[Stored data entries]
++++++++++

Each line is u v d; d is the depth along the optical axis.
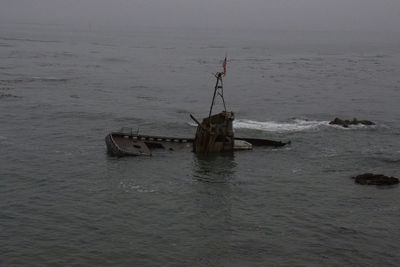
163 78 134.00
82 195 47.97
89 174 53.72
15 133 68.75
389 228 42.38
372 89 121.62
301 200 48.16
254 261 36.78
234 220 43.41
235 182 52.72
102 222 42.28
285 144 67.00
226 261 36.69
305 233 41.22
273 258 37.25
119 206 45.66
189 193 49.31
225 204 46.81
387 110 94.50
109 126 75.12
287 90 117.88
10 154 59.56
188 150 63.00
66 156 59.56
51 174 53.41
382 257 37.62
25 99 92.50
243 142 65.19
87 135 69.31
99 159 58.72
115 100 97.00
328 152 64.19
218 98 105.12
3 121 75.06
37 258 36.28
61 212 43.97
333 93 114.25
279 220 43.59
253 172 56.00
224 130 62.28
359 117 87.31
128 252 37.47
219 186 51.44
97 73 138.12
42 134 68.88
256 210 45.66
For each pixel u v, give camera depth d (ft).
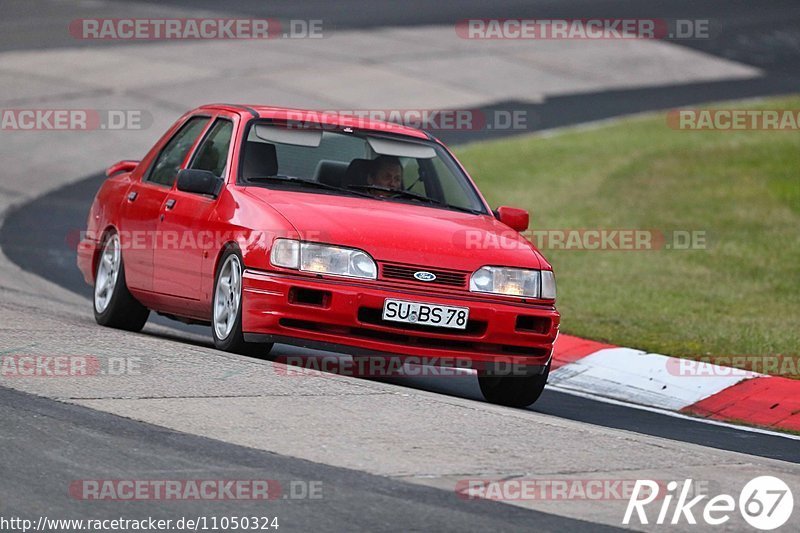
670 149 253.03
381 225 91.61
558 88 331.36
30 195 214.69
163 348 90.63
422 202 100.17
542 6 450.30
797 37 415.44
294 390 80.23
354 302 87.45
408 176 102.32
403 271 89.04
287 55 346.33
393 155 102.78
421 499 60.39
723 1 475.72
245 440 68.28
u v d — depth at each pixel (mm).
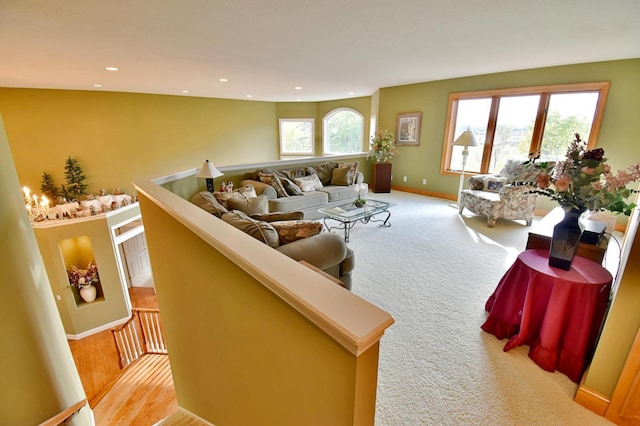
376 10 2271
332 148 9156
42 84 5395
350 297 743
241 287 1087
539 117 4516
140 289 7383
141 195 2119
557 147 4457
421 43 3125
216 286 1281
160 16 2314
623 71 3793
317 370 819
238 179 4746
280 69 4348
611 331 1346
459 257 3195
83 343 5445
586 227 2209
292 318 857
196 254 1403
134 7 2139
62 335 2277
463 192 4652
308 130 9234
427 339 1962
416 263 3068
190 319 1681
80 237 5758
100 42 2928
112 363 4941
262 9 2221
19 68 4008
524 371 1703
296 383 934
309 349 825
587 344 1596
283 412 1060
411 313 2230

++++++++++

* [PROBLEM TO SOLVE] Nothing but the lines from the one containing "25 99 92.50" to the last line of the records should be returned, exactly as they appear and without pictures.

* [RESULT]
25 99 92.50
243 142 65.19
87 135 69.31
99 159 58.72
115 100 97.00
328 152 64.19
218 98 105.12
3 121 75.06
37 258 36.28
61 212 43.97
333 93 114.25
279 220 43.59
253 172 56.00
224 130 62.28
359 117 87.31
128 252 37.47
219 186 51.44
97 73 138.12
42 134 68.88
256 210 45.66
For each pixel u v, give camera depth d (ft).
670 149 253.03
381 225 91.61
558 88 331.36
30 195 214.69
163 348 90.63
422 202 100.17
542 6 450.30
797 37 415.44
294 390 80.23
354 302 87.45
408 176 102.32
403 271 89.04
287 55 346.33
393 155 102.78
421 499 60.39
723 1 475.72
245 440 68.28
u v d — depth at each pixel (mm).
376 10 2271
332 148 9156
42 84 5395
350 297 743
241 287 1087
539 117 4516
140 289 7383
141 195 2119
557 147 4457
421 43 3125
216 286 1281
160 16 2314
623 71 3793
317 370 819
238 179 4746
280 69 4348
611 331 1346
459 257 3195
83 343 5445
586 227 2209
292 318 857
196 254 1403
134 7 2139
62 335 2277
463 192 4652
308 130 9234
427 339 1962
416 263 3068
190 319 1681
80 237 5758
100 42 2928
112 363 4941
262 9 2221
19 68 4008
524 371 1703
296 383 934
309 349 825
587 344 1596
283 412 1060
411 313 2230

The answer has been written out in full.